> _WORK TASK_:
Rewrite the lines from the one containing "The best way" through the one containing "samples, guidance on", both included, as a numbered list, leaving out any blank lines.

> _MATERIAL SUPPLIED_:
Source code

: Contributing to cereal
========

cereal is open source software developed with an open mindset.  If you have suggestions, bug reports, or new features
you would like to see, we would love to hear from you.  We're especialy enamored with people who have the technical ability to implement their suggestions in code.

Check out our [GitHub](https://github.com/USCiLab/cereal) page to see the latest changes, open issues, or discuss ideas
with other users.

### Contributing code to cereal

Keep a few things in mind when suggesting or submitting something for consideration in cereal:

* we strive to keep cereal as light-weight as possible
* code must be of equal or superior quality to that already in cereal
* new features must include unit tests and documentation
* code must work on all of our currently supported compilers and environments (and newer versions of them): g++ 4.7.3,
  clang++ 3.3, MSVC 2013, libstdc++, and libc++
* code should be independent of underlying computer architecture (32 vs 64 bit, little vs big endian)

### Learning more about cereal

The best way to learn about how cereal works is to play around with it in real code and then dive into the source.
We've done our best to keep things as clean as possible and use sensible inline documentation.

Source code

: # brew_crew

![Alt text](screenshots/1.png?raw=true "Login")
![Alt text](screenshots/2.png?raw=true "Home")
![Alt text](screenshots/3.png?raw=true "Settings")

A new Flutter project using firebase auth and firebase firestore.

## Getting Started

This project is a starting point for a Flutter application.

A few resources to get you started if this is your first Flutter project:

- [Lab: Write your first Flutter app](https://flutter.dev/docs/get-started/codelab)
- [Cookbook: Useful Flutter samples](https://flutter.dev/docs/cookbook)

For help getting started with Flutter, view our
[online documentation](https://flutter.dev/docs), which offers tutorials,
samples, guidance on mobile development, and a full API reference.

---

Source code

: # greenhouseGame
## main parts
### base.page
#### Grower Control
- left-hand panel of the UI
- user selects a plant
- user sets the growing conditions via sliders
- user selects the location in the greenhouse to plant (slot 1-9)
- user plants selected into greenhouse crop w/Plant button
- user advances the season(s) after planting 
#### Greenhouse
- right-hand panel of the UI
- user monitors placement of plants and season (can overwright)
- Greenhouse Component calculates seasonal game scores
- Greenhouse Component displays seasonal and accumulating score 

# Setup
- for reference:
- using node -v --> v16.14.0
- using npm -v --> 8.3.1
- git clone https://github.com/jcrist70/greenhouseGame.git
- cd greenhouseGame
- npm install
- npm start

---

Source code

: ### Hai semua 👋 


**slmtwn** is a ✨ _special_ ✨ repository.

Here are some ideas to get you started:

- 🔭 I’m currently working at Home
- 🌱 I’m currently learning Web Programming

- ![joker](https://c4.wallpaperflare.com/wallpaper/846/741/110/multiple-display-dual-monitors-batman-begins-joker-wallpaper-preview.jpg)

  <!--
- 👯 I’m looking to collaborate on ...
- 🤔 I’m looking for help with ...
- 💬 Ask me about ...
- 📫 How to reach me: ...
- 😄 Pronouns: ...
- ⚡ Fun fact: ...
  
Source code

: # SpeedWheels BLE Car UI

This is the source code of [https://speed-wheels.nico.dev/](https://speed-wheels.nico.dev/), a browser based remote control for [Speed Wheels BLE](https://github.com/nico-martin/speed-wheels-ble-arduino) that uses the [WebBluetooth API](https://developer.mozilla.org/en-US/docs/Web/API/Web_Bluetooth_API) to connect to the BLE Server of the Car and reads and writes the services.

> _ANSWER TO THE PROBLEM_:
1. The best way to learn about how cereal works is to play around with it in real code and then dive into the source.
2. We've done our best to keep things as clean as possible and use sensible inline documentation.
3. Source code
4. : # brew_crew
5. ![Alt text](screenshots/1.png?raw=true "Login")
6. ![Alt text](screenshots/2.png?raw=true "Home")
7. ![Alt text](screenshots/3.png?raw=true "Settings")
8. A new Flutter project using firebase auth and firebase firestore.
9. ## Getting Started
10. This project is a starting point for a Flutter application.
11. A few resources to get you started if this is your first Flutter project:
12. - [Lab: Write your first Flutter app](https://flutter.dev/docs/get-started/codelab)
13. - [Cookbook: Useful Flutter samples](https://flutter.dev/docs/cookbook)
14. For help getting started with Flutter, view our
15. [online documentation](https://flutter.dev/docs), which offers tutorials,
16. samples, guidance on mobile development, and a full API reference.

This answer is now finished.